Rebekah Wade, the editor of the Sun, gave her Cudlipp lecture last night and, following a path trodden by Paul Dacre, the editor of the Daily Mail, she bemoans “the drip, drip of case law in the High Court without any reference to parliament” that is leading to a privacy law by the back door.
So far, so dull — but then she namechecks campaigns such as the Times pushing for the Reform Act of 1832 and investigations into thalidomide victims by the Sunday Times under Harold Evans.
Hmm, cleaning up massive parliamentary corruption and an almost decade-long struggle to secure adequate compensation for thousands of people born with deformed limbs.
… Ok, those are both good things that newspapers did.
She even says: “Great investigations, like yesterday’s Sunday Times exposé of the Labour Lords are lifeblood to newspapers. ”
… Yes, yes they are. Where is this going?
But it is “the epitome of self-flagellation when The Guardian publishes Max Mosley’s views on press freedom”.
Hooray — did you see what she did there? Why flagellate yourself when “Nazi” hookers will do it for you.
Is this for real?
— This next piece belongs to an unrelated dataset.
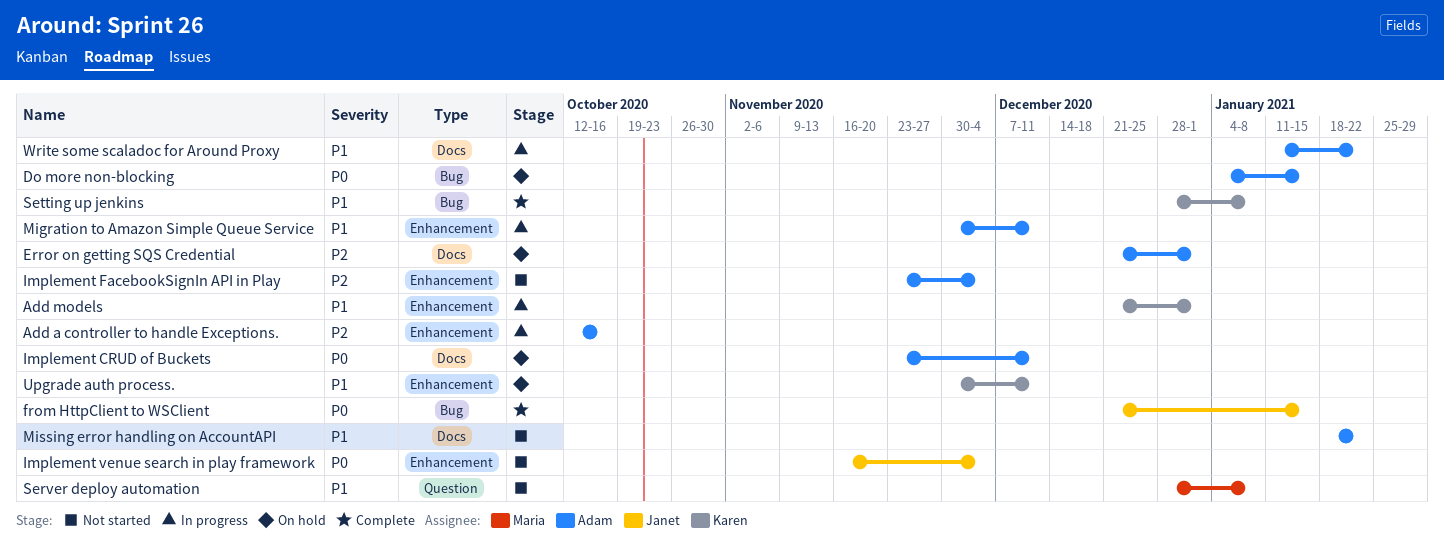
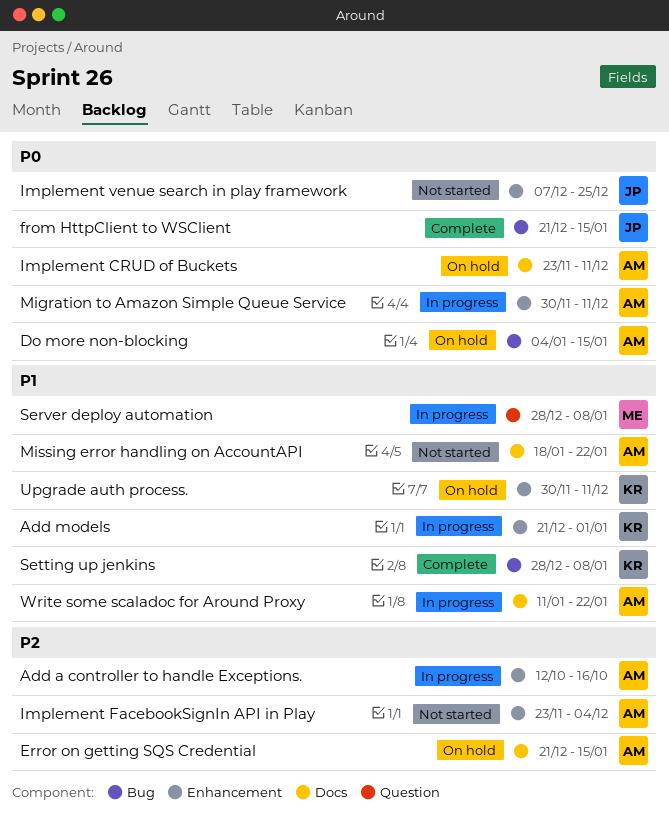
Error on getting SQS Credential, due: Jan 1 -> Jan 15
Implement venue search in play framework, start: Nov 16 -> Dec 7
Implement venue search in play framework, due: Dec 4 -> Dec 25
Migration to Amazon Simple Queue Service, priority: P1 -> P0
Server deploy automation, status: Not started -> In progress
Can the editor of the Sun, Britain’s biggest-selling newspaper really be comparing the genuine work that papers do fighting on their readers’ behalf with the prurient, moralising muck-raking of the News of the World’s Max Mosley “investigation”?
Does anyone really at this stage not get the fact that the Lords investigation, while important, doesn’t interest that many Sun readers, while the Mosley “investigation”, while utterly trivial, had them slavering for more?
Can’t we stop pretending that this is about the courts’ erosion of “freedoms hard won over centuries” and about satisfying a lust, feeding a need and making a buck?
Or is it just that if law is made with “reference to parliament” rather than by inconvenient judges, then Rupert Murdoch and Mr Dacre know exactly on whom to call to have their curtain-twitcher’s licences reinstated?